Background: Alternative splicing of the transcripts of the human glucocorticoid receptor gene results in two mutually exclusive products, the classic, ligand-binding glucocorticoid receptor (hGRα), and a dominant negative non-ligand-binding isoform, hGRβ. Materials and Methods: We examined the existence of and quantified both hGRα and hGRβ isoforms in a panel of human tissues, as well as in intact and fractionated HeLa cells, using specific quantitative Western blots and/or immunocytochemistry. We studied the potential interactions of hGRβ with heat shock protein (hsp) 90 and/or hGRα using cross-immunoadsorption/precipitation procedures followed by Western blots. Results: For the first time, we demonstrated the natural existence of the hGRβ protein, which was widely expressed in human tissues.
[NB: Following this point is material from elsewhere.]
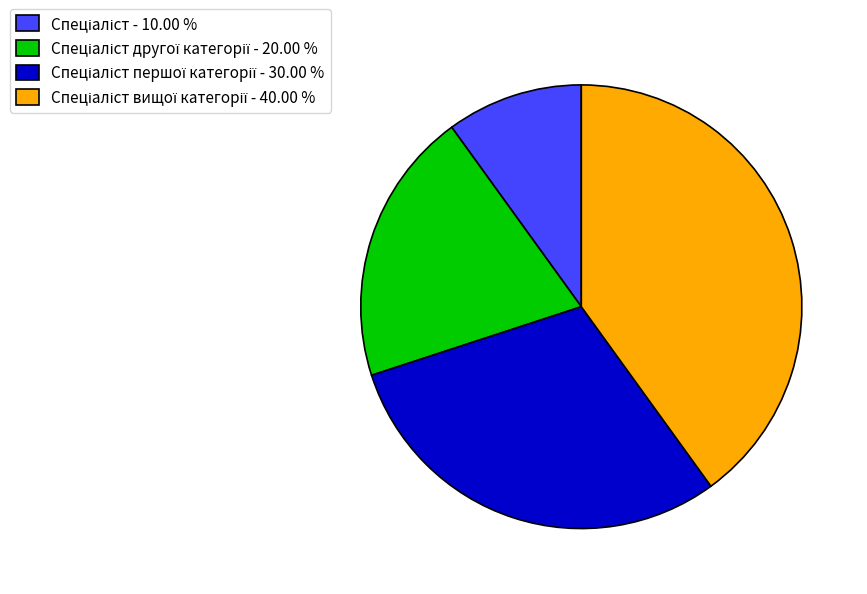

Is there any slice that represents more than half of the pie?

No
The ratio of immunoreactive hGRα to hGRβ varied from 0.2 to 1.0 among different tissues, and was approximately 0.2 in HeLa cells. In the latter, both isoforms were distributed in the cytoplasm and nucleus in the absence of the hormonal ligand, and translocated into the nucleus after addition of dexamethasone. The cytosolic and nuclear hGRα-to-hGRβ ratio remained the same before and after dexamethasone exposure, suggesting that upon activation the two isoforms translocated into the nucleus in equal proportions. hGRα- and hGRβ-specific antibodies cross-adsorbed and precipitated cytosolic and nuclear glucocorticoid hGRα and hGRβ, respectively, as well as hsp90, suggesting that hGRα and hGRβ are in complex with hsp90 and/or each other. Conclusions: The hGRβ protein is widely expressed throughout the human body and present mostly in the cytoplasm of human cells, in complex with hsp90 and other proteins. In the presence of glucocorticoid, hGRβ probably heterodimerizes with ligand-bound hGRα and translocates into the nucleus to act as a dominant negative inhibitor of the classic receptor.